Since the vortices are only the width of a helium atom and are therefore nominally invisible, we inject hydrogen gas into the rotating liquid helium. The gas molecules immediately freeze to form solid particles, which are about one-tenth the size of a red blood cell. Then, like Indiana Jones throwing dust onto the invisible bridge to the Holy Grail, the miniature particles are pulled onto the cores of the vortices, which we can illuminate using a sheet of laser light and track with an extremely sensitive video camera (see Fig. 1). We find that these quantized vortices look like strings of spaghetti that begin and end on the walls of the cryostat, the thermos-like vessel that contains our liquid helium.
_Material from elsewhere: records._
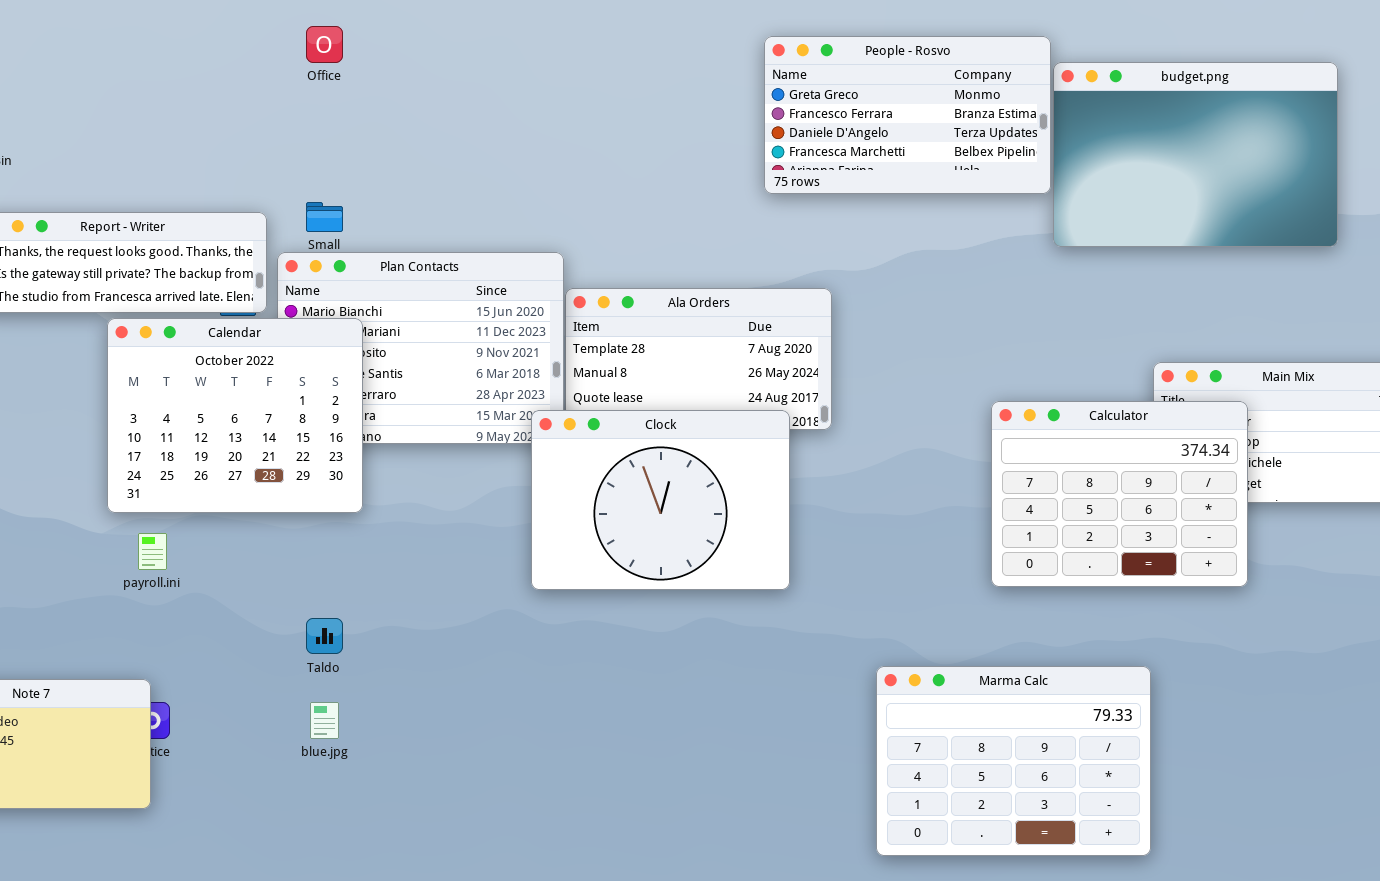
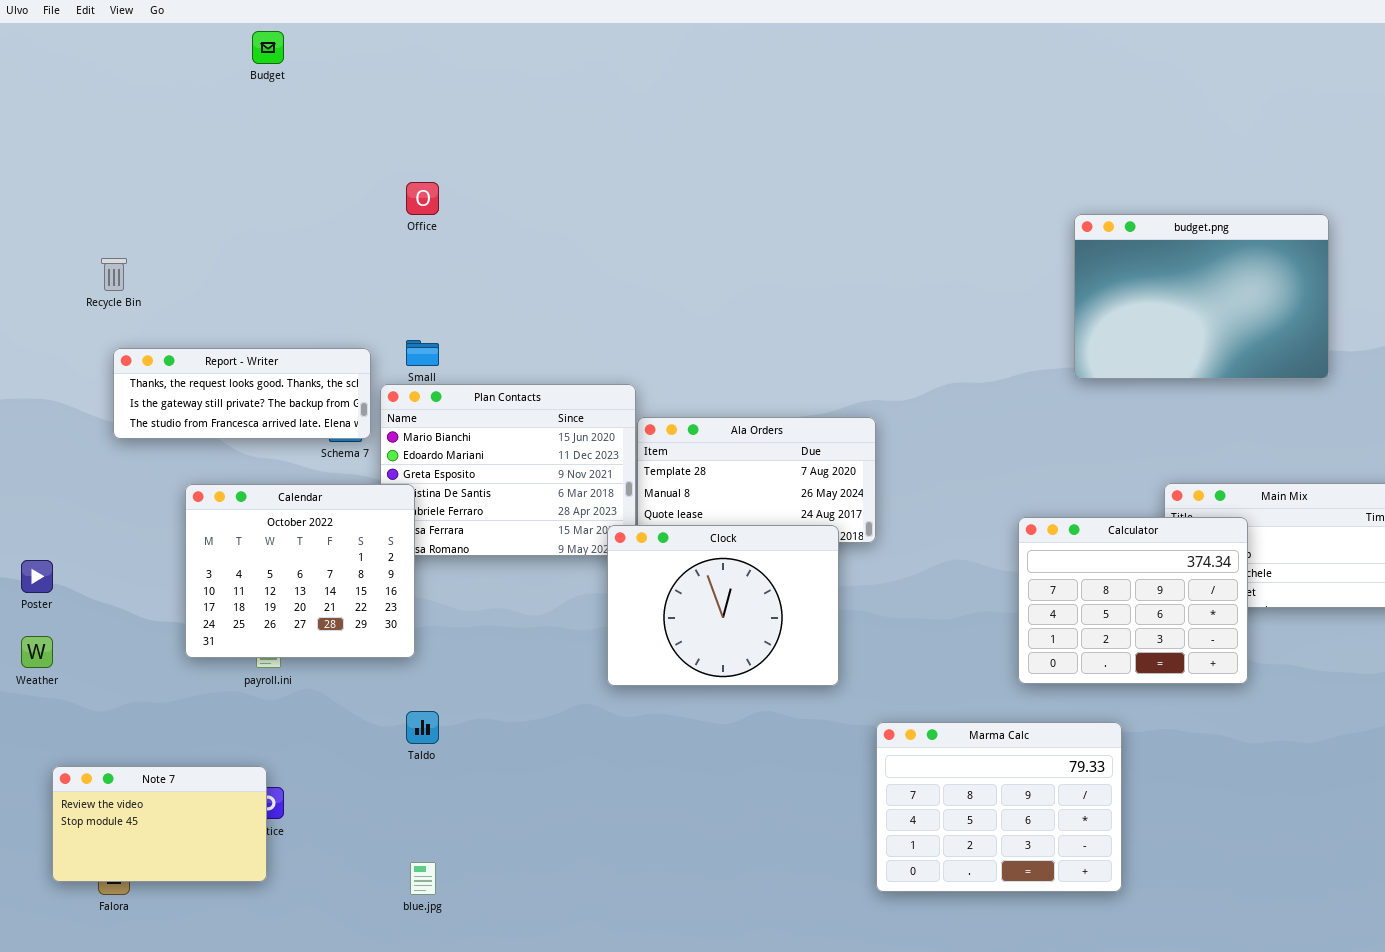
People - Rosvo: [764,36,1051,194] -> none, closed
Calendar: [107,318,363,513] -> [185,484,415,658], moved
Marma Calc: [876,666,1151,856] -> [876,722,1122,892], moved
blue.jpg: [310,702,339,739] -> [410,862,436,895], moved

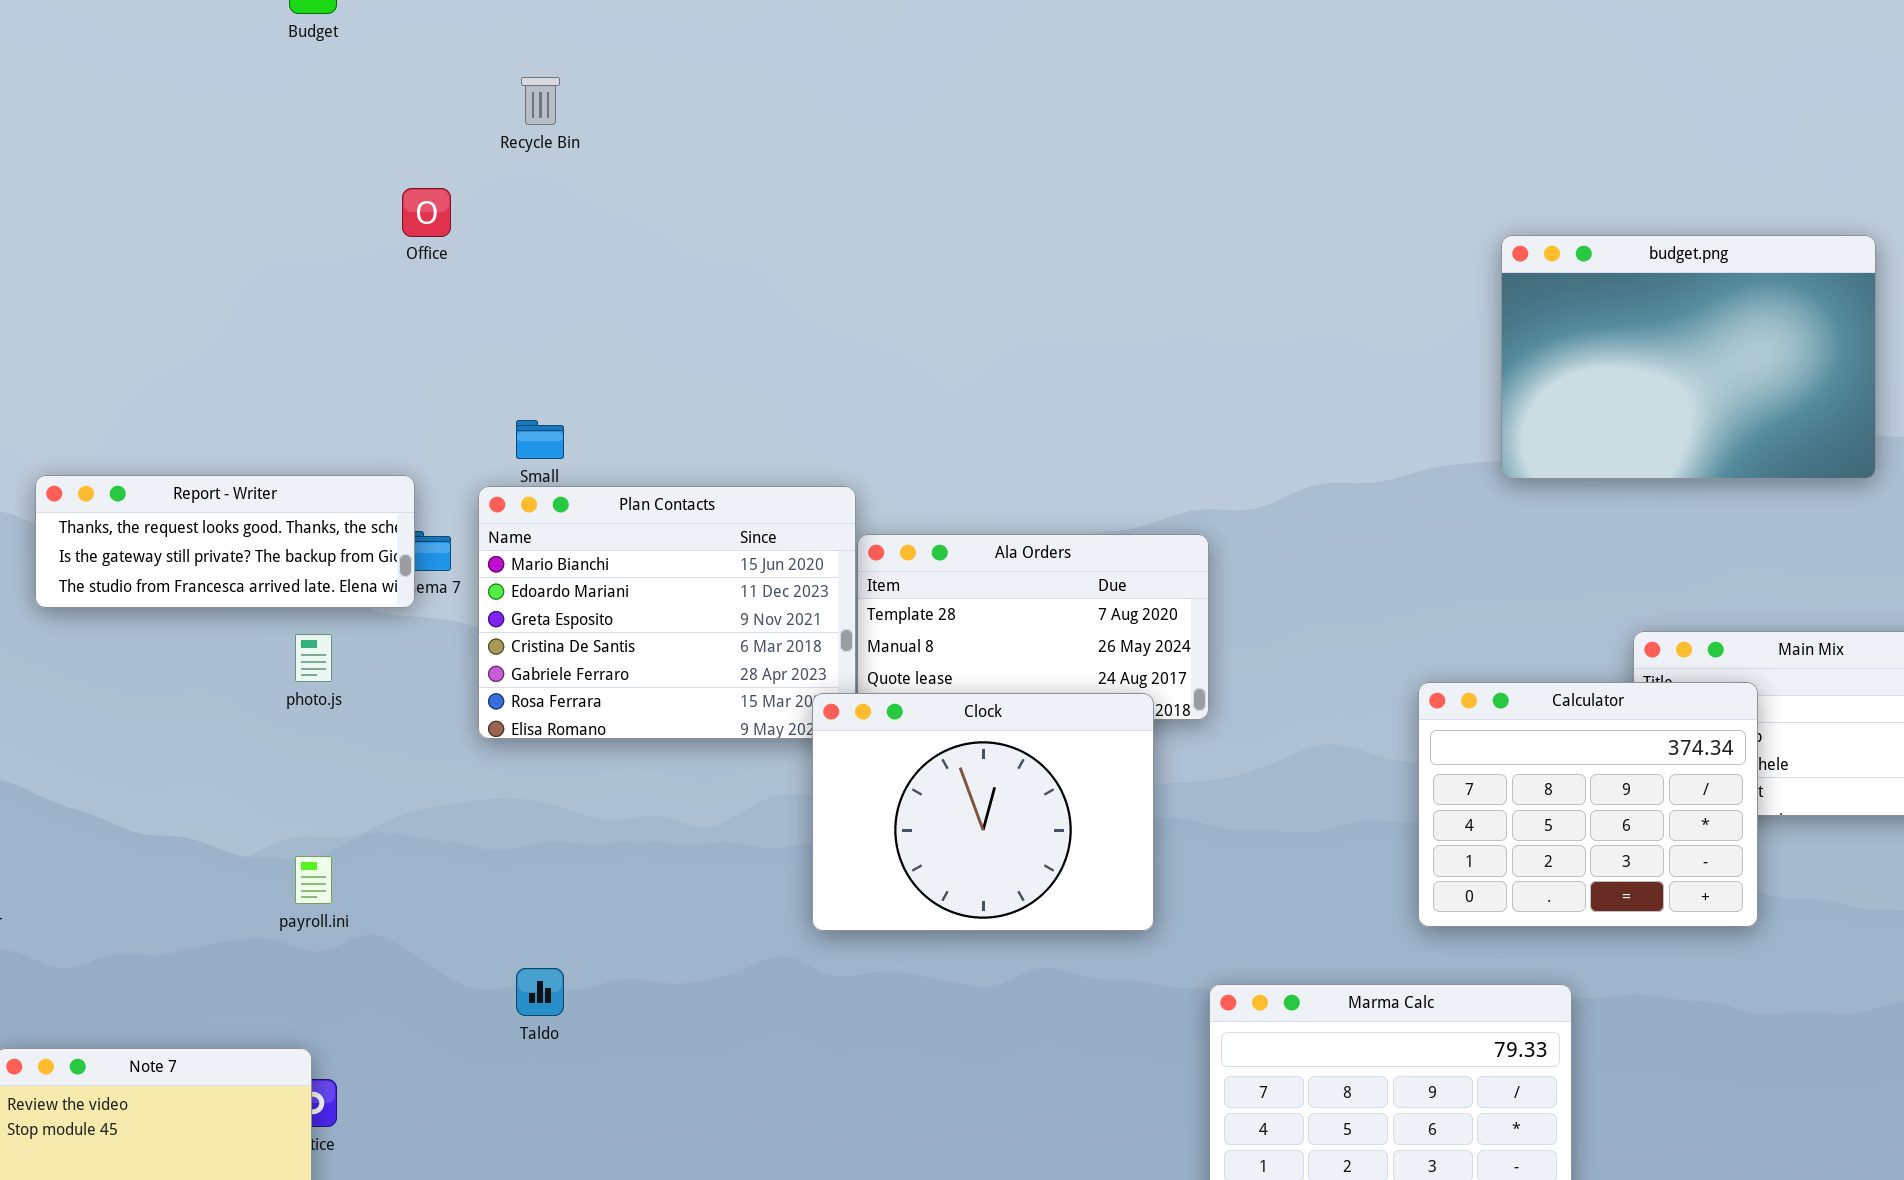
Office: [406,182,439,215] -> [402,188,451,237], moved
Recycle Bin: [101,258,127,291] -> [521,77,560,125], moved
Report - Writer: [113,348,371,439] -> [35,475,415,608], moved
Calendar: [185,484,415,658] -> none, closed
When stirred, these strings get tangled up, exchanging tails with their neighbors and “reconnecting” or ending on themselves to form rings.

triangular lattice
Figure 2: Quantized vortices arrange themselves in a triangular lattice pattern.

Feynman predicted in 1955 that when undisturbed the quantized vortices in uniformly rotating superfluid helium would align themselves with the axis of rotation in a triangular lattice pattern, similar to that of a honeycomb (see Fig. 2). Twenty-four years later, Yarmchuk et al. first observed a small lattice of up to eleven vortices using clusters of ions. Still, those observations were restricted to observing where the vortices ended on the container walls. More than a quarter-century after that, in 2006, Bewley et al. at the University of Maryland captured the first real-time videos of the lattice in superfluid helium from the side—perpendicular to the axis of rotation—using frozen hydrogen particles. Yet, a view parallel to the axis of rotation, which is far more elucidating, has remained elusive until now. Figure 3 is a still image of the direct observation of the vortex lattice along the axis of rotation. Our photos and videos of the lattice enable us to analyze its evolution, structure, and to understand how small oscillations can affect its stability.  

still image with zoom

Figure 3: A still image captures the vortex lattice along the axis of rotation in a vat of superfluid helium. A perfect lattice is not observed due to waves and other boundary effects.

Given the relevance to superconductors and other superfluid systems, understanding these oscillations is of utmost interest. In 1966, Russian scientist V.K. Tkachenko predicted that small perturbations of the lattice would result in wave-like oscillations that propagate perpendicular to the axis of rotation. From the side, these oscillations, later dubbed “Tkachenko waves,” make the vortex lines look like swaying seaweed, but underneath, they look more like an agitating washing machine. We have captured videos of what may be the first direct observation of Tkachenko waves in superfluid helium along the axis of rotation. Still unpublished, these videos will be shown for the first time at the 2009 APS/DFD Conference. With further analysis, we hope that this information will help us better understand why extraordinary substances like superfluids, superconductors, Bose-Einstein condensates, liquid crystals, and the cores of neutron stars behave the way they do.


R.P. Feynman, in Progress in Low Temperature Physics, edited by C.J. Groter (North-Holland, Amsterdam, 1955), Vol. 1, p. 17.

E.J. Yarmchuk, M.J.V. Gordon, and R.E. Packard, Phys. Rev. Lett. 43, 214 (1979).

Gregory P. Bewley, Daniel P. Lathrop, and Katepalli R. Sreenivasan,  Nature 441 588 (2006).